Search code examples
pythonjsongoogle-cloud-platformgoogle-bigquery

Converting JSON into newline delimited JSON in Python


My goal is to convert JSON file into a format that can uploaded from Cloud Storage into BigQuery (as described here) with Python.

I have tried using newlineJSON package for the conversion but receives the following error.

JSONDecodeError: Expecting value or ']': line 2 column 1 (char 5)

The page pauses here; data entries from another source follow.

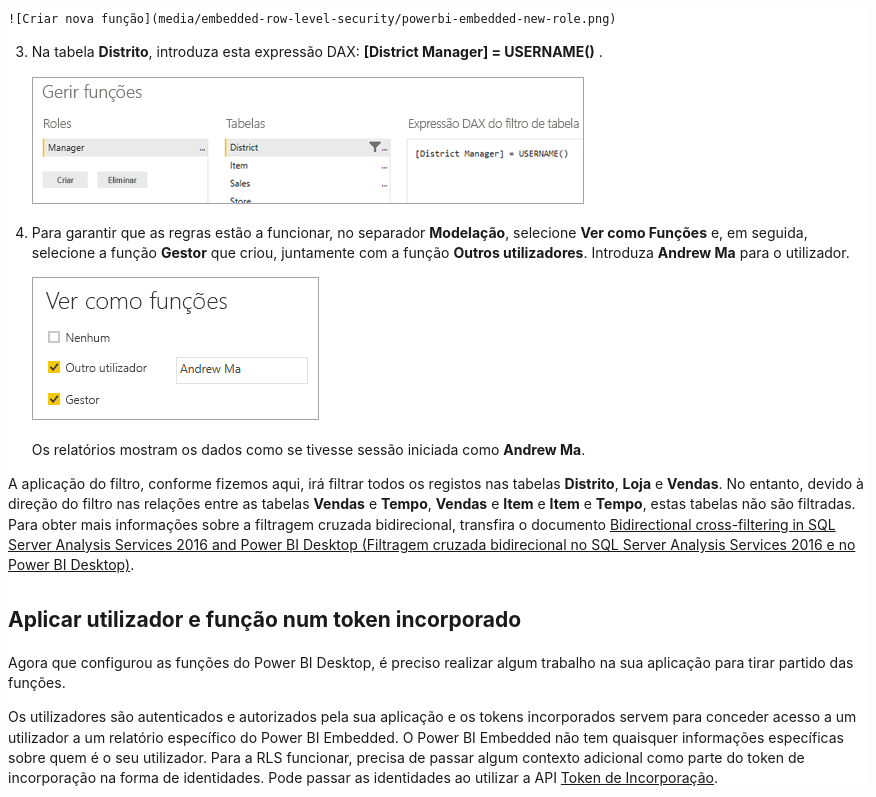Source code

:     ![Criar nova função](media/embedded-row-level-security/powerbi-embedded-new-role.png)
3. Na tabela **Distrito**, introduza esta expressão DAX: **[District Manager] = USERNAME()** .

    ![Declaração DAX para regra da RLS](media/embedded-row-level-security/powerbi-embedded-new-role-dax.png)
4. Para garantir que as regras estão a funcionar, no separador **Modelação**, selecione **Ver como Funções** e, em seguida, selecione a função **Gestor** que criou, juntamente com a função **Outros utilizadores**. Introduza **Andrew Ma** para o utilizador.

    ![Ver como diálogo de função](media/embedded-row-level-security/powerbi-embedded-new-role-view.png)

    Os relatórios mostram os dados como se tivesse sessão iniciada como **Andrew Ma**.

A aplicação do filtro, conforme fizemos aqui, irá filtrar todos os registos nas tabelas **Distrito**, **Loja** e **Vendas**. No entanto, devido à direção do filtro nas relações entre as tabelas **Vendas** e **Tempo**, **Vendas** e **Item** e **Item** e **Tempo**, estas tabelas não são filtradas. Para obter mais informações sobre a filtragem cruzada bidirecional, transfira o documento [Bidirectional cross-filtering in SQL Server Analysis Services 2016 and Power BI Desktop (Filtragem cruzada bidirecional no SQL Server Analysis Services 2016 e no Power BI Desktop)](https://download.microsoft.com/download/2/7/8/2782DF95-3E0D-40CD-BFC8-749A2882E109/Bidirectional%20cross-filtering%20in%20Analysis%20Services%202016%20and%20Power%20BI.docx).

## <a name="applying-user-and-role-to-an-embed-token"></a>Aplicar utilizador e função num token incorporado

Agora que configurou as funções do Power BI Desktop, é preciso realizar algum trabalho na sua aplicação para tirar partido das funções.

Os utilizadores são autenticados e autorizados pela sua aplicação e os tokens incorporados servem para conceder acesso a um utilizador a um relatório específico do Power BI Embedded. O Power BI Embedded não tem quaisquer informações específicas sobre quem é o seu utilizador. Para a RLS funcionar, precisa de passar algum contexto adicional como parte do token de incorporação na forma de identidades. Pode passar as identidades ao utilizar a API [Token de Incorporação](https://docs.microsoft.com/rest/api/power-bi/embedtoken).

Does anyone have the solution to this?

Here is the sample JSON code:

[{
    "key01": "value01",
    "key02": "value02",
    ...
    "keyN": "valueN"
},
{
    "key01": "value01",
    "key02": "value02",
    ...
    "keyN": "valueN"
},
{
    "key01": "value01",
    "key02": "value02",
    ...
    "keyN": "valueN"
}
]

And here's the existing python script:

with nlj.open(url_samplejson, json_lib = "simplejson") as src_:
    with nlj.open(url_convertedjson, "w") as dst_:
        for line_ in src_:
            dst_.write(line_)

Solution

  • The answer with jq is really useful, but if you still want to do it with Python (as it seems from the question), you can do it with built-in json module.

    import json
    from io import StringIO
    in_json = StringIO("""[{
        "key01": "value01",
        "key02": "value02",
    
        "keyN": "valueN"
    },
    {
        "key01": "value01",
        "key02": "value02",
    
        "keyN": "valueN"
    },
    {
        "key01": "value01",
        "key02": "value02",
    
        "keyN": "valueN"
    }
    ]""")
    
    result = [json.dumps(record) for record in json.load(in_json)]  # the only significant line to convert the JSON to the desired format
    
    print('\n'.join(result))
    
    {"key01": "value01", "key02": "value02", "keyN": "valueN"}
    {"key01": "value01", "key02": "value02", "keyN": "valueN"}
    {"key01": "value01", "key02": "value02", "keyN": "valueN"}
    

    * I'm using StringIO and print here just to make a sample easier to test locally.

    As an alternative, you can use Python jq binding to combine it with the other answer.